Both students reflect on the importance of community awareness and empathy as a civic action Second, these pre-service social studies education candidates recognize the potential impact on student learning that service learning can have on their own future students. In year two, this cohort participated in the virtual service learning experience with UGRR, and one student who developed lesson plans reflected on his learning experience as

This semester we had a chance to interact with the Niagara Falls Underground Railroad Museum; I found it an enriching and meaningful experience. For my final project, I created lesson plans to focus on using language and imagery, and how they affect how we think, view, and feel about a historical topic, specifically the Underground Railroad. The museum encourages visitors to rethink how we use language and imagery.
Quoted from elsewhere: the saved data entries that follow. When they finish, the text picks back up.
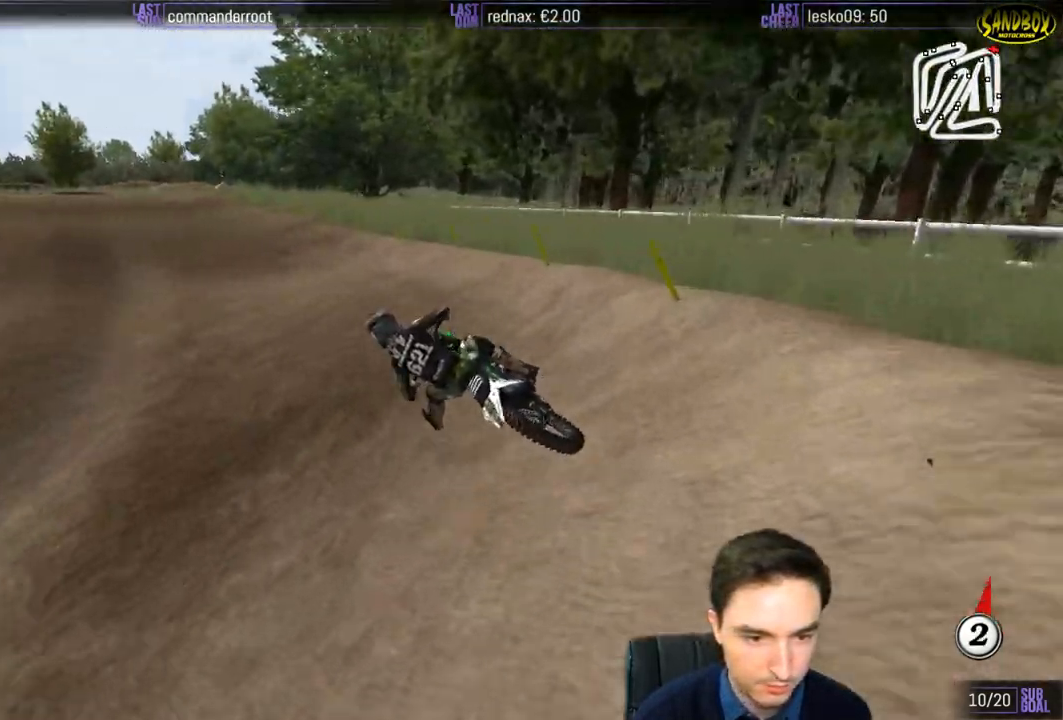
{"buttons": ["R2"], "left_stick": "right", "right_stick": "center", "events": [[150, "left_stick", "right"]]}
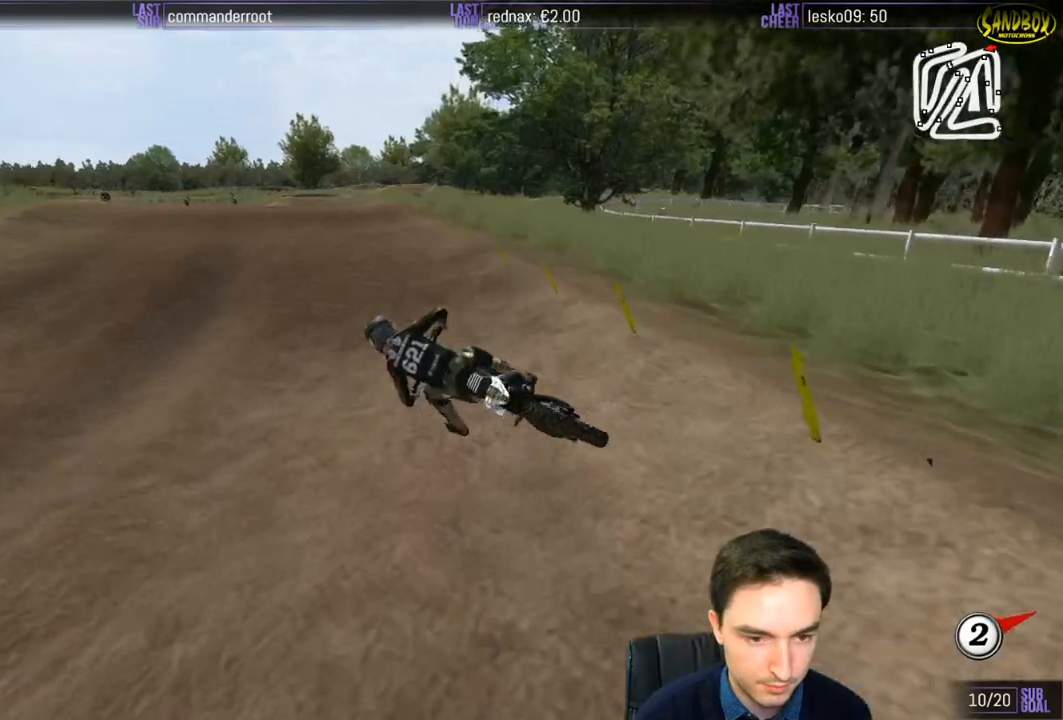
{"buttons": ["R2"], "left_stick": "right", "right_stick": "center", "events": []}
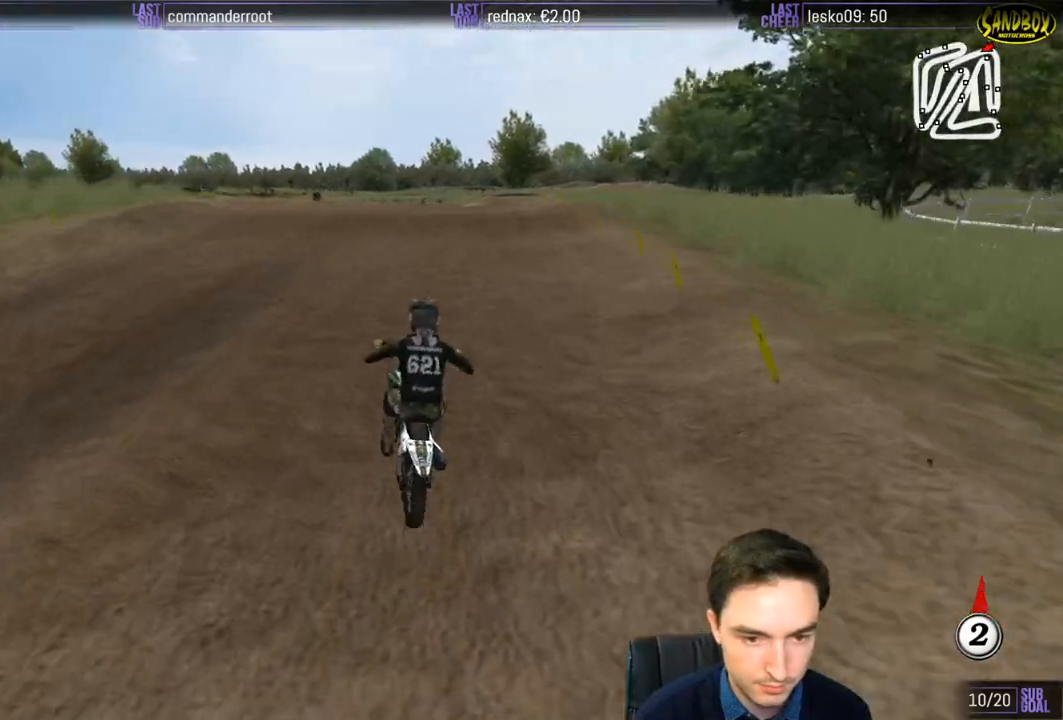
{"buttons": ["R2"], "left_stick": "down-left", "right_stick": "center", "events": [[17, "left_stick", "center"], [117, "left_stick", "down-left"]]}
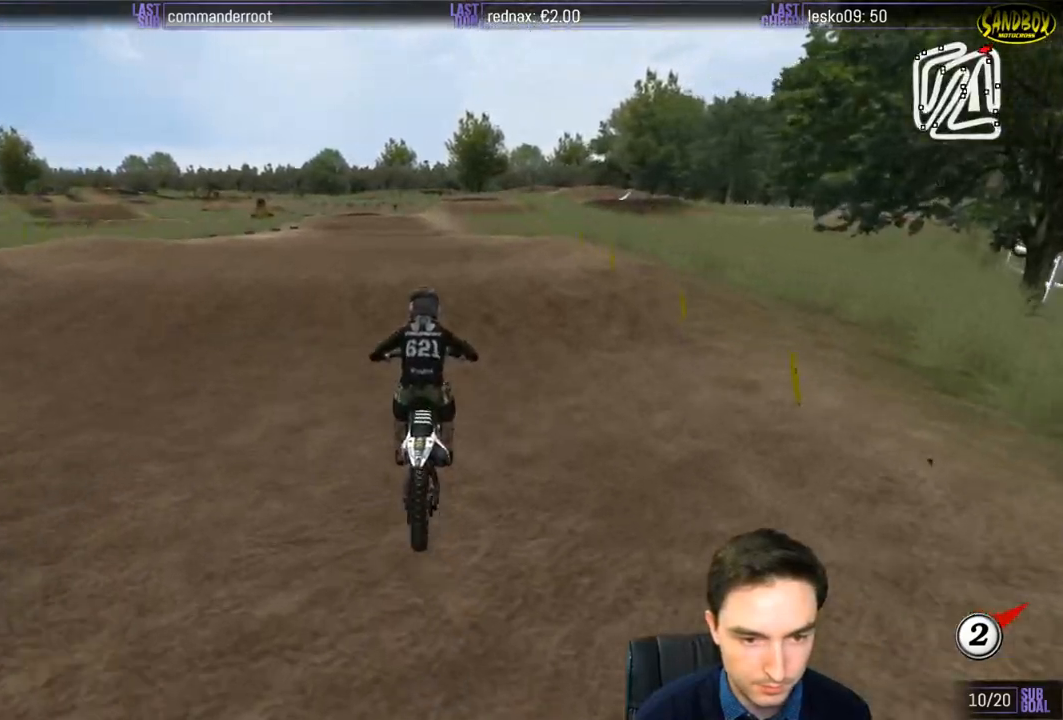
{"buttons": ["R2"], "left_stick": "down", "right_stick": "center", "events": [[83, "left_stick", "center"], [333, "left_stick", "down"]]}
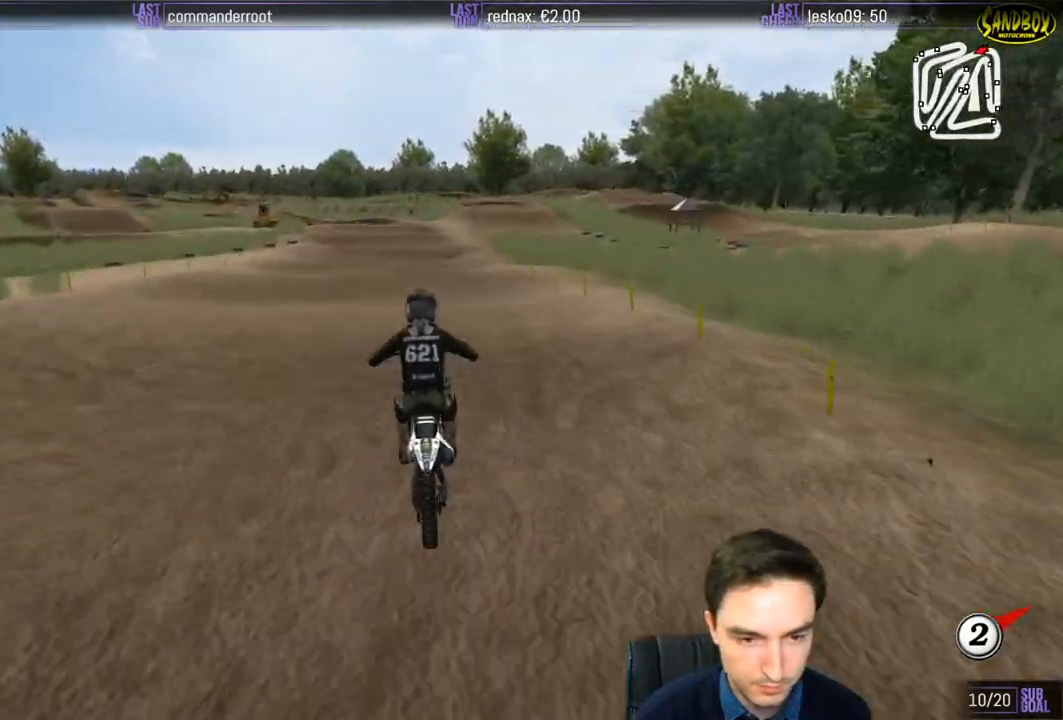
{"buttons": ["R2"], "left_stick": "center", "right_stick": "center", "events": [[17, "left_stick", "center"], [67, "B", "down"], [117, "B", "up"]]}
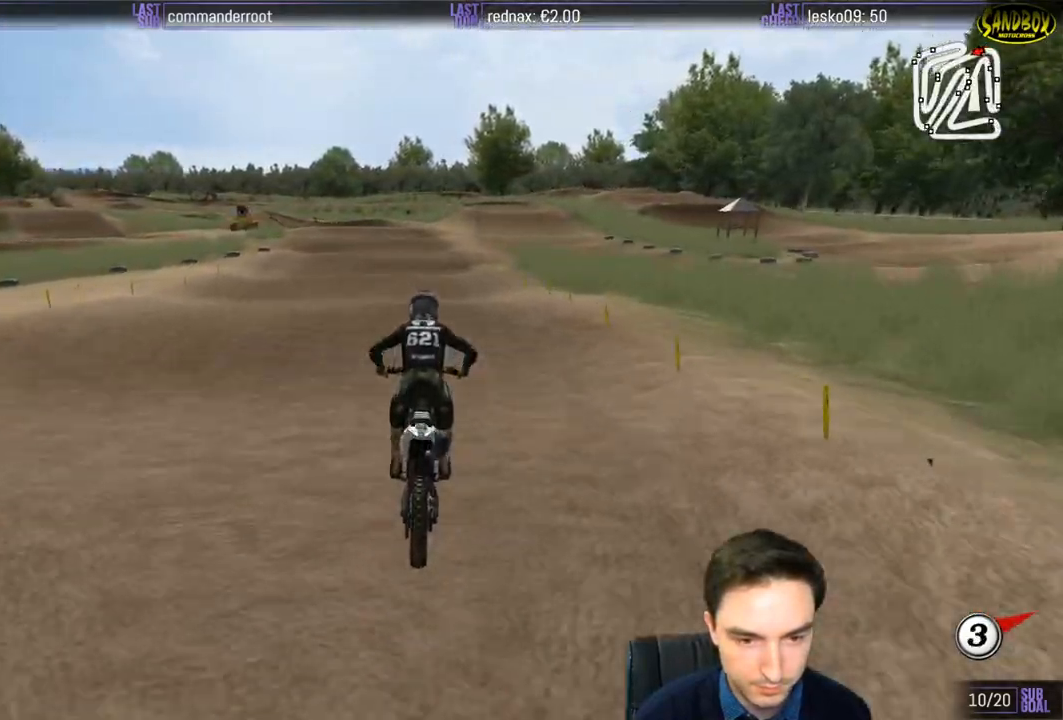
{"buttons": ["R2"], "left_stick": "down", "right_stick": "center", "events": [[83, "left_stick", "down-left"], [250, "left_stick", "center"], [483, "left_stick", "down"]]}
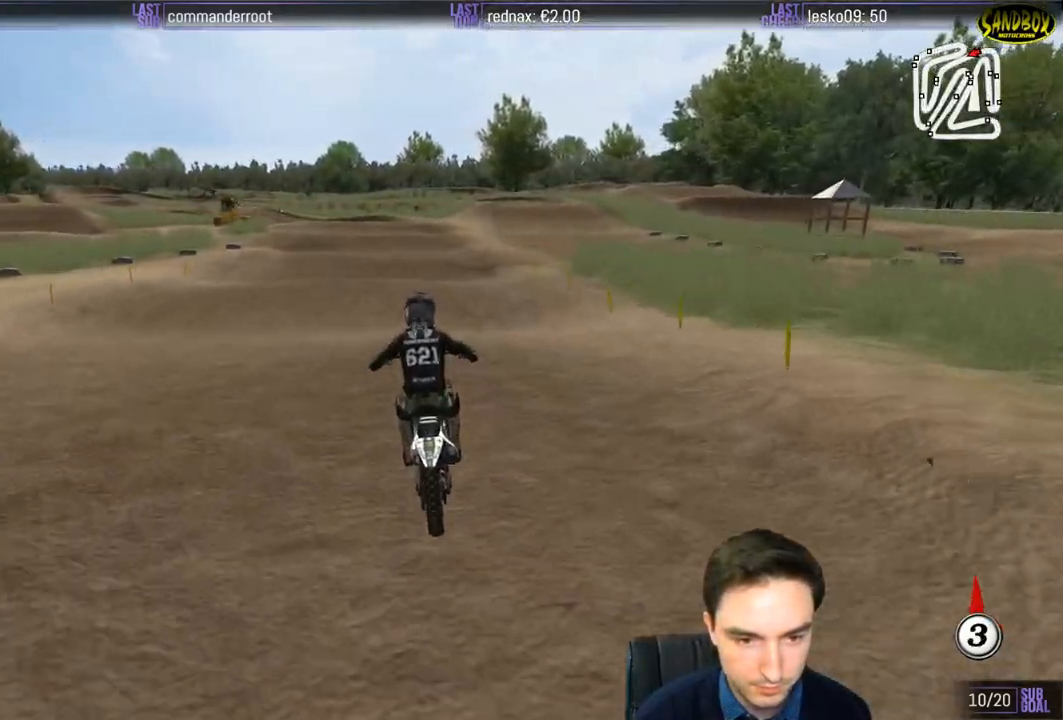
{"buttons": ["R2"], "left_stick": "down", "right_stick": "center", "events": [[250, "B", "down"], [250, "left_stick", "center"], [317, "B", "up"], [483, "left_stick", "down"]]}
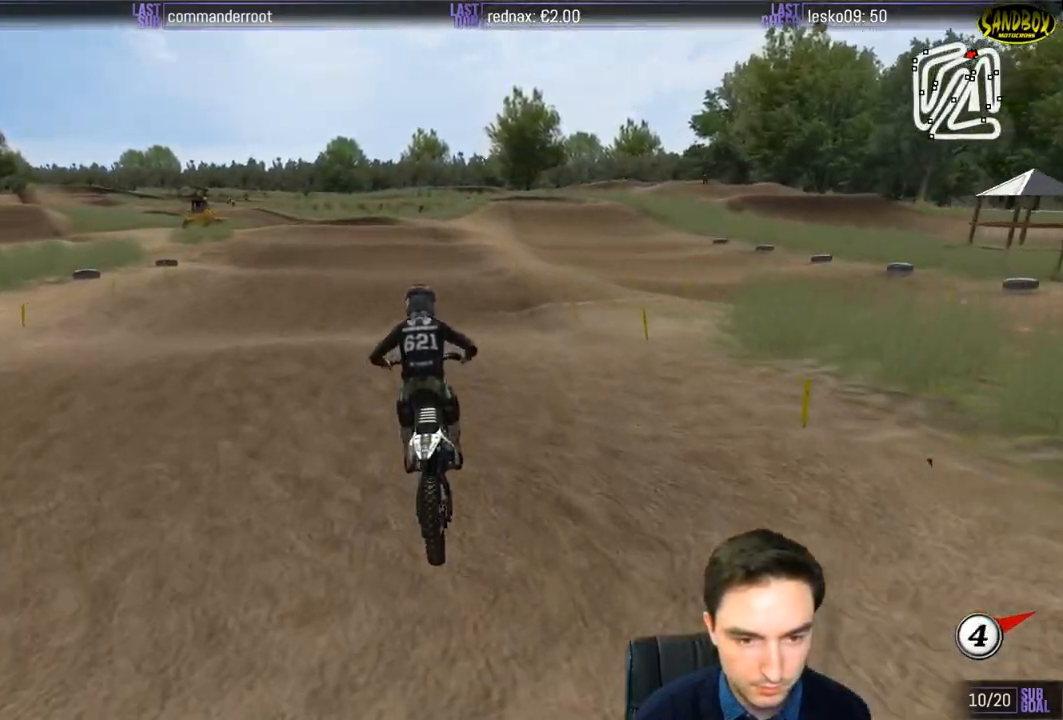
{"buttons": ["R2"], "left_stick": "center", "right_stick": "center", "events": [[183, "left_stick", "down-left"], [417, "left_stick", "center"]]}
Some of the lesson plan resources that I used included documents and videos from the Niagara Falls Underground Railroad Museum (Don).

The reciprocal deed is reflected upon in this student’s statement as he expressed his own learning from UGRR resources and desired to create lesson plans which aligned with the Heritage Center’s belief system of freedom seekers.

According to the educational specialist, connecting history to the present is a paramount goal of the Heritage Center. He/she explained the impact of conversations between UGRR specialists and visitors, like students, can have when “learners make their own connections with history while UGRR staff help to deepen their understanding and probe more challenging questions” during a Heritage Center experience. Similarly, UGRR specialists, like teachers, aim to engage participants in discourse in order to enhance their learning experience, especially when seeking to take action about social justice.

Next Steps and Conclusion

            To meet and exceed the new NCSS teaching standards (2017), social studies education programs must provide purposeful learning experiences about social justice and service learning in order to develop civically, and social justice mindful educators. In attaining this goal, one potential next step is re-designing the methods course and formalizing it as a service learning course, which would entail:

a credit-bearing educational experience in which students participate in an organized service activity that meets identified community needs and reflect on the service activity in such a way as to gain further understanding of the course content, a broader appreciation of the discipline, and an enhanced sense of civic responsibility (Bringle & Hatcher, 1996, p. 222).

Even though not yet an official service learning course, another student’s reflection statement demonstrates that some of these attributes are already in place with the course project. She stated:

During the research stage I learned that there are many organizations trying to help those in need, and a service-learning project would impact high school students in a positive way. I never had the chance to do a project like this and I wish I did (Yvonne).

Yvonne recognizes the impact service learning can have on her future students; thus, indicating the course project’s learning intention were met.

Another next step is a continued community partnership with UGRR. As expressed by Michael Broccolo, “the museum is always looking to make connections with schools and educational institutions; collaborating with service learners offers UGRR an exciting role in sharing its mission and continued advocacy for modern day freedom seekers.” Ultimately, the participants, including the pre-service teachers, instructor, and community partner, found the social justice, service learning project worthwhile.

In conclusion, the notion of doing social studies begins with better equipping future social studies teachers with service learning experiences, including social justice mindfulness. It is imperative that teacher educators continue to focus on developing future teachers as “democratic social justice” leaders(Bickmore, 2008, p. 155; Tannebaum, 2015) in order to achieve the endeavor of fostering adolescents’ civic mindfulness for democratic social justice.